Arawak and Carib Indians were the first residents of Alliouagana, 'land of the prickly bush', until Christopher Columbus claimed it for Spain in 1493, whereupon he named the island Santa Maria de Montserrat. It was not until 1632 that the British colonised the island, which is still a British Overseas Territory. The actual settlers were mainly of Irish Catholic origin, who appreciated the presence of an ocean between them and Oliver Cromwell. Irish surnames among the present population reflect this history. Between 1871 and 1956 the island was administered as part of the Federal Colony of the Leeward Islands.
At this point the federation was dissolved; since then Montserrat has been a British colony administered by a Governor appointed by the British government.
For the most part, the major political issue since 1960 has been independence. While a significant minority has backed this option, it has failed to attract a majority owing to uncertainty about the island's economic future. The main reason is its vulnerability to the elements; Montserrat is located in the Caribbean hurricane zone. However, damage from tempests was nothing compared to that wrought by the eruption of a volcano in 1997.

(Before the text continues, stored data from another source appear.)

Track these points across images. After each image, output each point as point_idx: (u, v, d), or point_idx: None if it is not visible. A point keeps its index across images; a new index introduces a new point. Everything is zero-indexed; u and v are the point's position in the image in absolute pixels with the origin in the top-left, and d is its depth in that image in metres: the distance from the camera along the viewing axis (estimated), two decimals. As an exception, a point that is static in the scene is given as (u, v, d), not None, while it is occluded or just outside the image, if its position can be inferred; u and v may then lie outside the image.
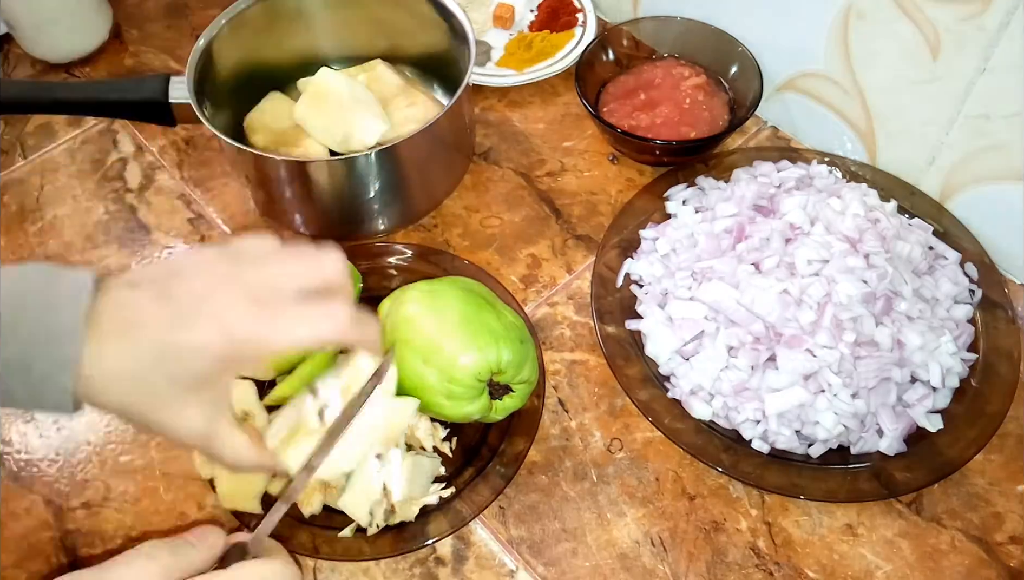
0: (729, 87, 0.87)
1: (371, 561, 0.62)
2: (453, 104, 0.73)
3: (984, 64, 0.68)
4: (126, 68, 0.99)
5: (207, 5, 1.05)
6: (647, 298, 0.73)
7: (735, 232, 0.72)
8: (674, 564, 0.63)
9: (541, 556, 0.63)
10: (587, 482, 0.67)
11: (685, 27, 0.88)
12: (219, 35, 0.77)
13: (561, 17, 0.97)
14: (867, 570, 0.62)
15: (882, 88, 0.77)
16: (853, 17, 0.75)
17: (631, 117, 0.84)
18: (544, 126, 0.91)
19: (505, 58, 0.94)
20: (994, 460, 0.66)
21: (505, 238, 0.81)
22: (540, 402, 0.67)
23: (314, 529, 0.62)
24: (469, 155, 0.86)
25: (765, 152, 0.83)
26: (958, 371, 0.67)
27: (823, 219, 0.71)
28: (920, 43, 0.71)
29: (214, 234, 0.83)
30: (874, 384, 0.64)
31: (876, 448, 0.65)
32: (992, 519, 0.64)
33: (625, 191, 0.84)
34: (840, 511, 0.64)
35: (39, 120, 0.94)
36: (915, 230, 0.74)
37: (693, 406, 0.67)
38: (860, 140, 0.82)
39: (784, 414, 0.65)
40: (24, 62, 0.99)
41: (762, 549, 0.63)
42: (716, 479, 0.66)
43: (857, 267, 0.66)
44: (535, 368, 0.65)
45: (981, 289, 0.72)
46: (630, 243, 0.78)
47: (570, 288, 0.78)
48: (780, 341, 0.65)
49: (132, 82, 0.74)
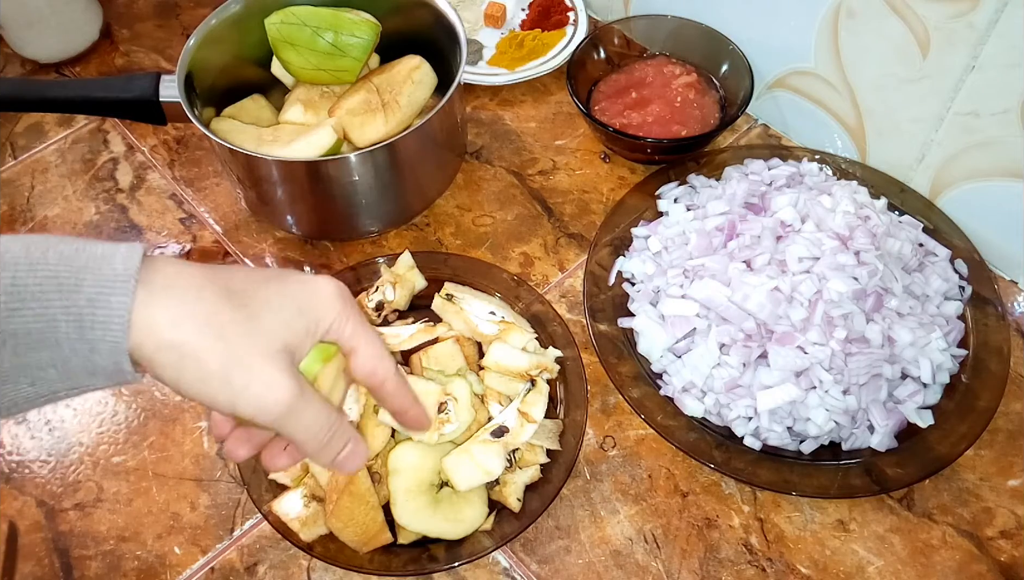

This rendered almost half the island uninhabitable, and much of the 12,000 population left the island. Many original inhabitants have returned to Montserrat, but the island has been left more dependent than ever on aid and support from the British government. The southern part of the island, which bore the brunt of the eruption, has been partially repopulated, but the overriding priority for the government has been to bring economic and social life back to the devastated island. This has been a difficult and gradual process, hampered by disagreements.